In this class, we will aim to increase elements of our data literacy in order to expand the ways we can make knowledge (i.e., learn more for ourselves and others), arguments, and narratives about social and political issues. Catherine D’Ignazio and Rahul Bhargava (2015)[1] define data literacy as a culmination of:

  • Reading data (i.e., understanding what it is and what it represents)
  • Working with data (i.e., “creating, acquiring, cleaning, and managing it”)
  • Analyzing data (i.e., “filtering, sorting, aggregating, comparing, and performing other such analytic operations on it”)
  • Arguing with data (i.e., “using data to support a larger narrative intended to communicate some message to a particular audience”).

D’Ignazio and Bhargava (2015, p. 3) also point out three elements of “big” data literacy that will also be important for us to consider, especially for our final unit of the course:

  • Identifying when and where data is being passively collected about your actions and interactions.
  • Understanding the algorithmic manipulations performed on large sets of data to identify patterns.
  • Weighing the real and potential ethical impacts of data-driven decisions for individuals and for society.

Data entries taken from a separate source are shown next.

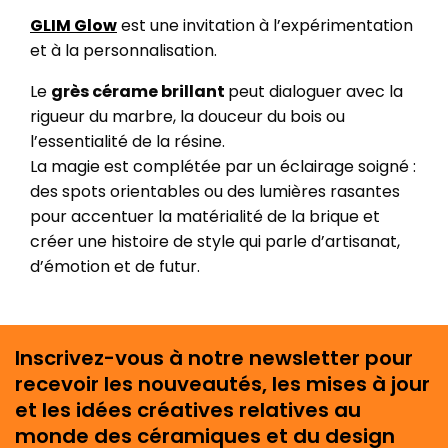
GLIM Glow
est une invitation à l’expérimentation
et à la personnalisation.
Le
grès cérame brillant
peut dialoguer avec la
rigueur du marbre, la douceur du bois ou
l’essentialité de la résine.
La magie est complétée par un éclairage soigné :
des spots orientables ou des lumières rasantes
pour accentuer la matérialité de la brique et
créer une histoire de style qui parle d’artisanat,
d’émotion et de futur.
Inscrivez-vous à notre newsletter pour
recevoir les nouveautés, les mises à jour
et les idées créatives relatives au
monde des céramiques et du design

All of these elements of data literacy will be a focus of this course, with special attention to their application to writing and to social justice. The term “writing” here is used broadly, to encompass any act of composing with symbols (i.e., putting things together in order to make meaning). The term “social justice” can be applied to distribution of material goods (e.g., money, education, housing) and political goods (e.g., recognition, representation), to whom these goods are distributed, and how these goods should be distributed (see Fraser, 2009)[2].

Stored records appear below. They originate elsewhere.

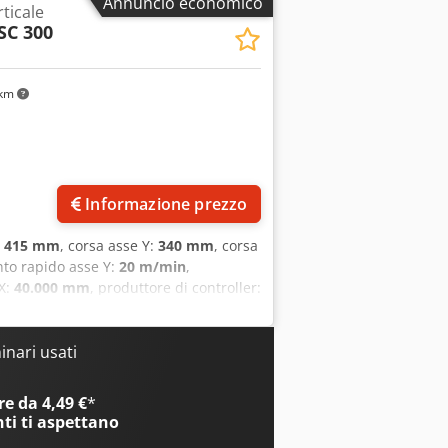
Annuncio economico
ticale
SC 300
 km
Informazione prezzo
:
415 mm
, corsa asse Y:
340 mm
, corsa
to rapido asse Y:
20 m/min
,
 X:
40.000 mm
, produttore di controller:
ta centro di lavoro verticale CNC Exeron
pologia macchina: Centro di lavoro
rsa asse X: 300 mm oppure 415–480
nari usati
oppure 355–400 mm Avanzamento
000 mm/min Velocità mandrino: Fino a
e da 4,49 €
*
-40E Magazzino utensili: 30 posizioni
nti
ti aspettano
 x 2.500 x 2.470 mm Su richiesta,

Considering these elements of data literacy, writing, and social justice, here are the course objectives:

  1. Reading Data: Ethics, Limitations, Knowledge. We will expand our abilities in understanding how data are created, who creates them, what limitations particular data have in producing knowledge, and how its manifestations can have ethical ramifications on what it purports to represent. We will be able to ask critical questions of data we encounter, especially in terms of ethical considerations for what it purports to represent and limitations in the knowledge we can make with it.
  2. Processing Data: Managing And Analyzing Data. Related to the previous objective, we will use contextual knowledge of data sets we look at to make careful and ethical decisions on how to create, find, clean, maintain, sort, filter, compare, and do various kinds of exploratory and informed analyses of data relevant to things we want to learn more about. Related to the rhetorical canon of invention, we will be able to consider the available arguments to make using preliminary analyses, visualizations, and the full spectrum of the writing process to refine our thinking.
  3. Writing Data: Using Data to Argue and Tell Stories Toward Social Change. We will carefully consider how to make critical and ethical arguments and stories that are well supported by analyses of data. This will require considerations of the accuracy of our analyses, the accessibility of our findings, the situating of our findings within a larger conversation of research, sentence-level style work, organization of our argument or narrative, making effective visualizations, and considering the effects of integrating language with numbers in terms of persuasion.
  4. Reading, Writing, and Being Data: Social Justice and Data Saturation. The arguments and stories we create exist in a world that is saturated by data and data collection. We will consider how all people are considered data, the implications of this for social justice, and how to make arguments and stories that can circulate in such a world (e.g., respond to algorithmic as well as human audiences) as well as account for potential harms (e.g., dehumanization, privacy concerns).

[1] D’Ignazio, Catherine and Rahul Bhargava. 2015. “Approaches to Building Big Data Literacy.” Bloomberg Data for Good Exchange Conference. 28 September 2015.

[2] Fraser, Nancy. 2009. Scales of Justice. Reimagining Political Space in a Globalizing World. New York: Columbia University Press.